*Challenge:* Report each line of the items below that contains the word "watch", copying those lines in full. Case counts when matching.

*Records for processing:*
★ ★ ★ ★
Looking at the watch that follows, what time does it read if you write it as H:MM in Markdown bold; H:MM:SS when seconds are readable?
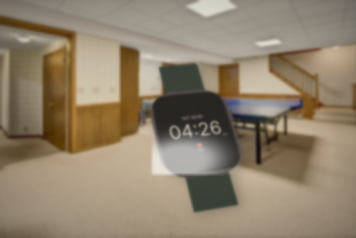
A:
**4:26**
★ ★ ★ ★
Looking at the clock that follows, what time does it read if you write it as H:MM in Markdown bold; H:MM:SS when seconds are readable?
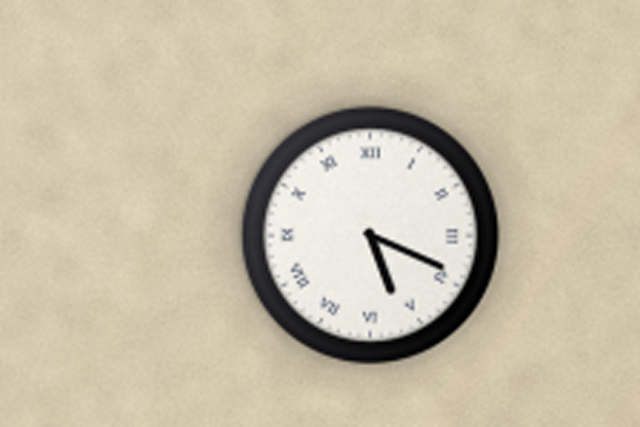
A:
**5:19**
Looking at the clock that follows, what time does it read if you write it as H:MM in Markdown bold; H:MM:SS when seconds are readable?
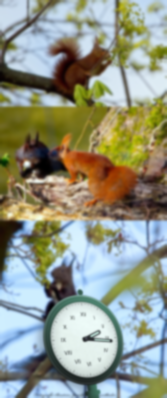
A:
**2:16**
★ ★ ★ ★
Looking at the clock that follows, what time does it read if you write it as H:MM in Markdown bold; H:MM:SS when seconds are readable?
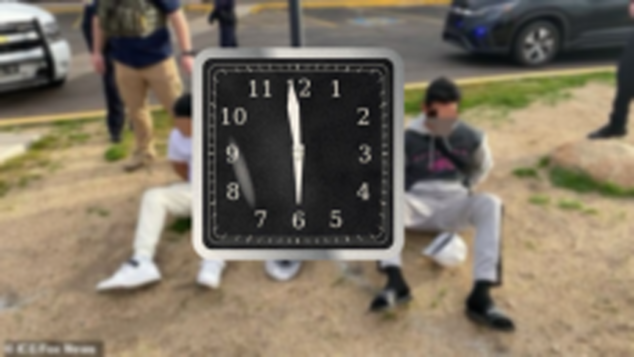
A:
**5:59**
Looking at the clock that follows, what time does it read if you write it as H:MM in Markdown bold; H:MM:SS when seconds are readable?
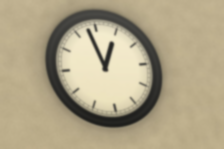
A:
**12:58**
★ ★ ★ ★
*Task output:*
Looking at the watch that follows, what time does it read if you write it as H:MM in Markdown bold; H:MM:SS when seconds are readable?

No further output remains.